As part of the scheme, Coda claimed it will also invest £4m over three years into ASP and business-to-business initiatives. Jeremy Roach, president of product strategy, research and development at Coda, said: "We will use the money to match the rental streams of our ASP customers.

"We want to share the risk with our partners to help them get off the ground, but we have no desire to become an ASP ourselves."

The move means that Coda now puts only one-third of its business through the channel, compared with 70 per cent when the company was owned by Dutch software vendor, Baan.

As reported earlier this month, Coda has been planning to move away from relying solely on channel sales, and the company has already appointed ASP partners in Italy, Holland and the US.

Since Science Systems acquired Coda, the company has had more business in its first two months that it did in its last year of ownership under Baan.

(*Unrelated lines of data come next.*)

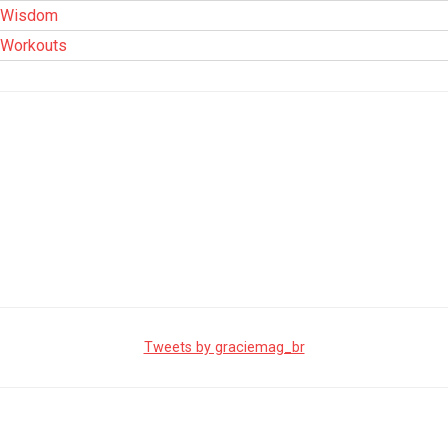
Wisdom
Workouts
Tweets by graciemag_br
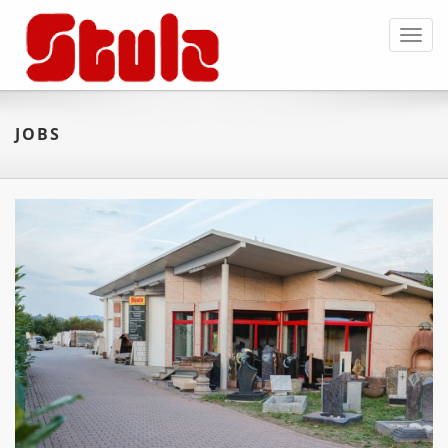
Toggl
navig
JOBS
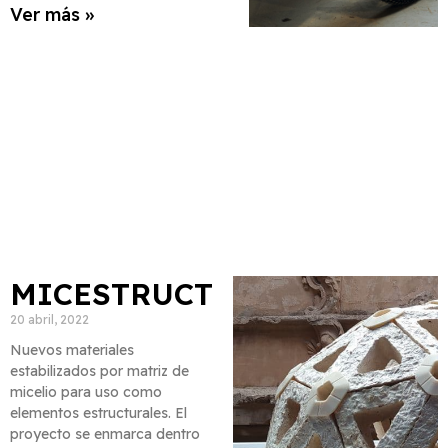
Ver más »
MICESTRUCT
20 abril, 2022
Nuevos materiales
estabilizados por matriz de
micelio para uso como
elementos estructurales. El
proyecto se enmarca dentro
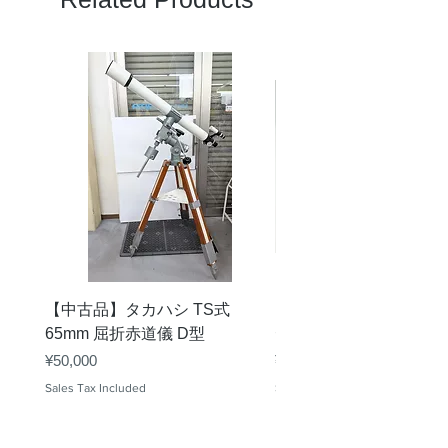
ブロ
20mm
ッキ
ング
フィ
ルタ
ーフ
ィル
ター
の直
径
鏡筒
約700mm（ソーラーダ
長
イアゴナル含まず）
【中古品】タカハシ TS式
【中古品】ZWO EAF-
質量
約6kg（ソーラーダイア
65mm 屈折赤道儀 D型
デル）温度センサー付
ゴナル、アイピース含
Price
Price
¥50,000
¥25,000
む）
Sales Tax Included
Sales Tax Included
付属
ソーラーダイアゴナル
品
（ブロッキングフィルタ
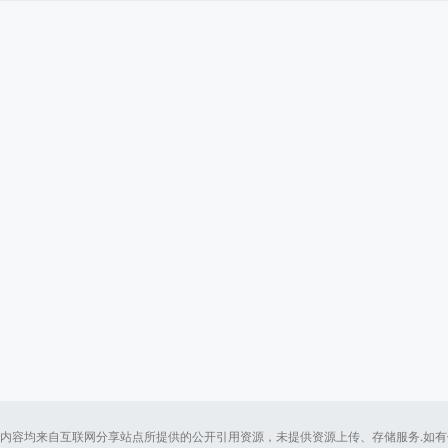
内容均来自互联网分享站点所提供的公开引用资源，未提供资源上传、存储服务.如有侵犯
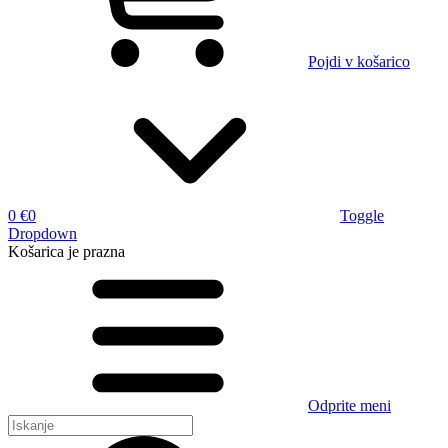
Pojdi v košarico
0 €
0
Toggle
Dropdown
Košarica
je prazna
Odprite meni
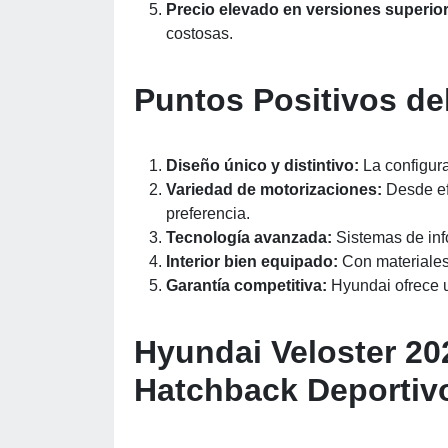
Precio elevado en versiones superio
costosas.
Puntos Positivos de
Diseño único y distintivo:
La configura
Variedad de motorizaciones:
Desde efi
preferencia.
Tecnología avanzada:
Sistemas de inf
Interior bien equipado:
Con materiales
Garantía competitiva:
Hyundai ofrece u
Hyundai Veloster 202
Hatchback Deporti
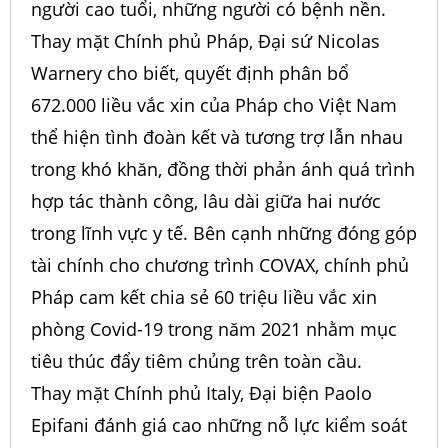
người cao tuổi, những người có bệnh nền.
Thay mặt Chính phủ Pháp, Đại sứ Nicolas
Warnery cho biết, quyết định phân bổ
672.000 liều vắc xin của Pháp cho Việt Nam
thể hiện tình đoàn kết và tương trợ lẫn nhau
trong khó khăn, đồng thời phản ánh quá trình
hợp tác thành công, lâu dài giữa hai nước
trong lĩnh vực y tế. Bên cạnh những đóng góp
tài chính cho chương trình COVAX, chính phủ
Pháp cam kết chia sẻ 60 triệu liều vắc xin
phòng Covid-19 trong năm 2021 nhằm mục
tiêu thúc đẩy tiêm chủng trên toàn cầu.
Thay mặt Chính phủ Italy, Đại biện Paolo
Epifani đánh giá cao những nỗ lực kiểm soát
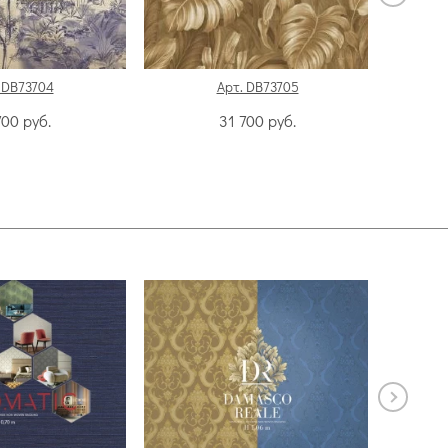
 DB73704
Арт. DB73705
700
руб.
31 700
руб.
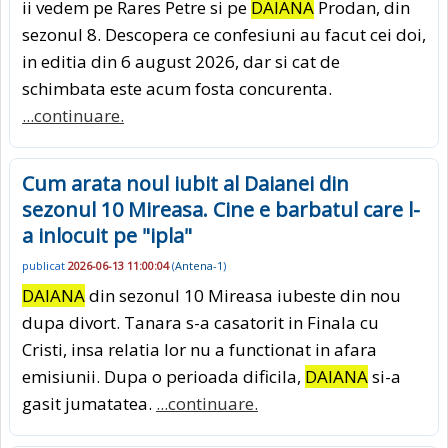
ii vedem pe Rares Petre si pe
DAIANA
Prodan, din
sezonul 8. Descopera ce confesiuni au facut cei doi,
in editia din 6 august 2026, dar si cat de
schimbata este acum fosta concurenta.
...continuare.
Cum arata noul iubit al Daianei din
sezonul 10 Mireasa. Cine e barbatul care l-
a inlocuit pe "ipla"
publicat
2026-06-13 11:00:04
(
Antena-1
)
DAIANA
din sezonul 10 Mireasa iubeste din nou
dupa divort. Tanara s-a casatorit in Finala cu
Cristi, insa relatia lor nu a functionat in afara
emisiunii. Dupa o perioada dificila,
DAIANA
si-a
gasit jumatatea.
...continuare.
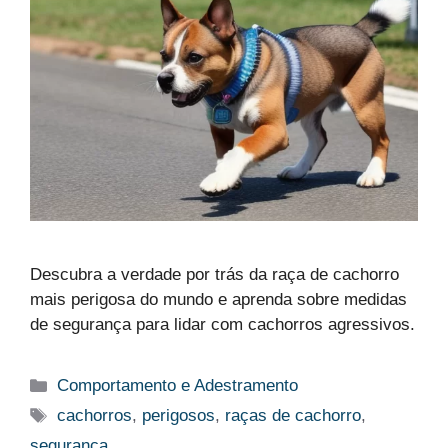
Descubra a verdade por trás da raça de cachorro
mais perigosa do mundo e aprenda sobre medidas
de segurança para lidar com cachorros agressivos.
Categorias
Comportamento e Adestramento
Tags
cachorros
,
perigosos
,
raças de cachorro
,
segurança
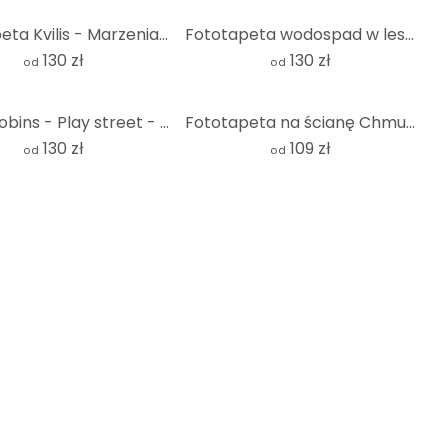
Fototapeta Kvilis - Marzenia jednorożców - Okrągła - tapeta flizelinowa/tapeta flizelinowa samoprzyl
Fototapeta wodospad w lesie - okrągły krajobraz - Fototapeta - tapeta flizelinowa/tapeta flizelinowa
130 zł
130 zł
od
od
Oliver Robins - Play street - Fototapeta okrągła - tapeta flizelinowa/tapeta flizelinowa samoprzylep
Fototapeta na ścianę Chmury - Okrągła - tapeta flizelinowa/tapeta flizelinowa samoprzylepna
130 zł
109 zł
od
od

Turner said Coda had not cut any of its existing partners, but had instead appointed three new resellers.

However, rival Systems Union disagreed with Coda's courting of ASPs. Kate Beard, EMEA marketing manager at System Union, said: "Michael Williams [ex-chairman of Systems Union] wanted to go down the ASP route when he first started, but that has changed.

"There is a huge fear and risk for customers to outsource when they have already spent heavily on integrating software into their systems. ASP has potential but we are not ready to jump in with both feet."